Because of my HPC background, the first thing that comes to my mind was how can I distribute the computation across multiple cores. But some more careful thought, this is actually not the best way to parallelize the algorithm. Unlike a typical distributed workload that nodes only communicate at some interface (e.g. if we are simulating a 3D turbulence simulation, the nearby block only talk to each other through their interface.), every newly inserted point essentially need to query the entire graph to figure out where the insertion should be and how to make the new neighbor. Communication cost is usually the biggest overhead in distributed workload, and one can guess distributing a big graph will be an absolute nightmare. So instead of thinking along the line of distributing and communicating, I went the route of staying in one node and multi-threading within a unifed memory environment.

Julia has pretty good out-of-the-box threading support. For example, let say I want to turn

```
Threads.@threads for i in 1:length(vertex)
updates[i] = make_update(...)
end
```

A combination of the race condition and the garbage collector makes it quite hard to push for maximum performance in Julia. For example, the most expensive part of the algorithm is computing the circumsphere of a simplex, which ideally I would want to parallel that part as much as possible.

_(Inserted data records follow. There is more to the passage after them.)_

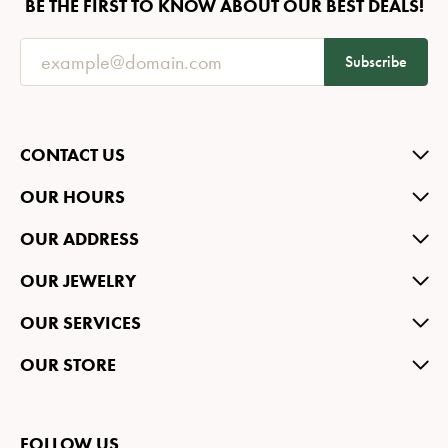
BE THE FIRST TO KNOW ABOUT OUR BEST DEALS!
Subscribe
CONTACT US
OUR HOURS
OUR ADDRESS
OUR JEWELRY
OUR SERVICES
OUR STORE
FOLLOW US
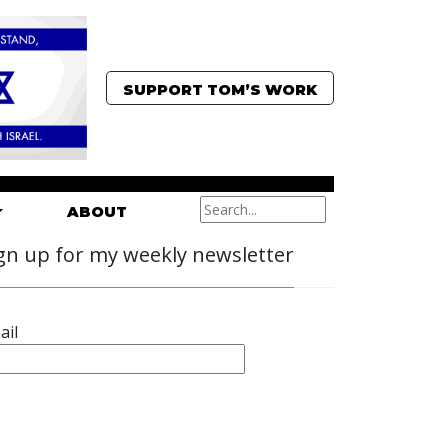
SUPPORT TOM’S WORK
ABOUT
gn up for my weekly newsletter
ail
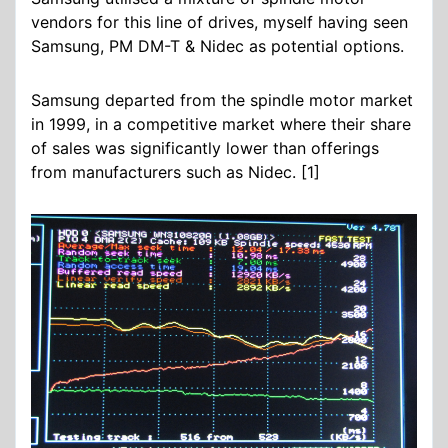
vendors for this line of drives, myself having seen
Samsung, PM DM-T & Nidec as potential options.
Samsung departed from the spindle motor market
in 1999, in a competitive market where their share
of sales was significantly lower than offerings
from manufacturers such as Nidec. [1]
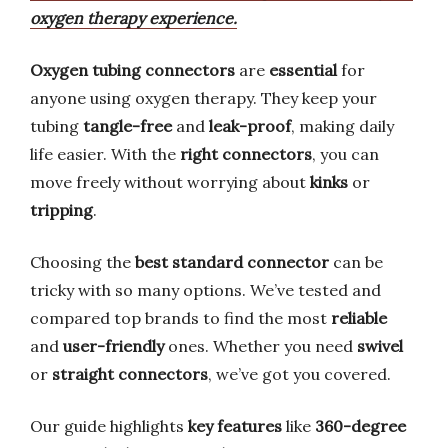
oxygen therapy experience.
Oxygen tubing connectors
are
essential
for
anyone using oxygen therapy. They keep your
tubing
tangle-free
and
leak-proof
, making daily
life easier. With the
right connectors
, you can
move freely without worrying about
kinks
or
tripping
.
Choosing the
best standard connector
can be
tricky with so many options. We’ve tested and
compared top brands to find the most
reliable
and
user-friendly
ones. Whether you need
swivel
or
straight connectors
, we’ve got you covered.
Our guide highlights
key features
like
360-degree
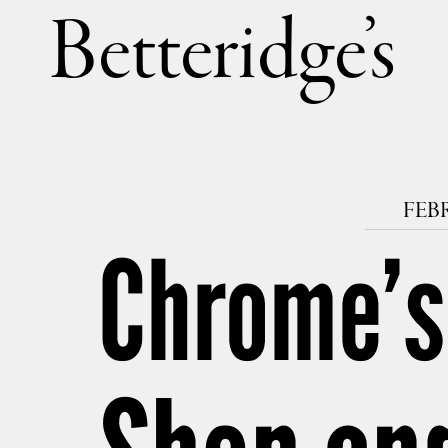
Betteri
FEBR
Chrome’s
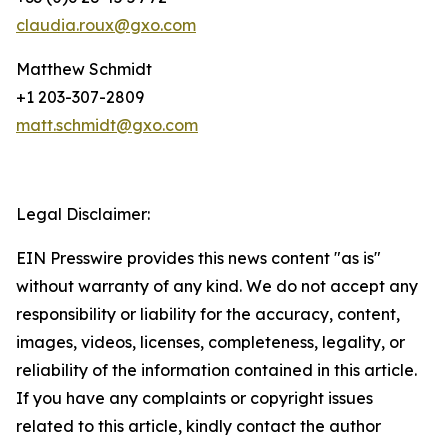
claudia.roux@gxo.com
Matthew Schmidt
+1 203-307-2809
matt.schmidt@gxo.com
Legal Disclaimer:
EIN Presswire provides this news content "as is"
without warranty of any kind. We do not accept any
responsibility or liability for the accuracy, content,
images, videos, licenses, completeness, legality, or
reliability of the information contained in this article.
If you have any complaints or copyright issues
related to this article, kindly contact the author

The problem is not all vertices can be inserted at once because of insertion conflicts. The next best thing I can do is to divide them in batches, with each batch contains only points that are not in conflict with each other, then I can at least parallelize inside each batch. The processing speed of each batch is limited by the slowest update within each batch, since we have to wait until the last update finishes before starting the next batch to avoid conflicts. Now if every updates within a batch takes about the same time to process, this would not be a big problem. However, the garbage collector seems to like to kick in once in a while and slow down that one particular updates a lot, meaning the runtime is actually domainated by the garbage collector. This is basically the nail in the coffin that makes me rage switch to rust.

As of writing this paragraph, I actually made the rust version scales amazingly. I am so happy that I switched to rust, and I have become a rust zealot. I will make another blog post going through my experience in refactoring my julia code into rust, and how amazing that experience was.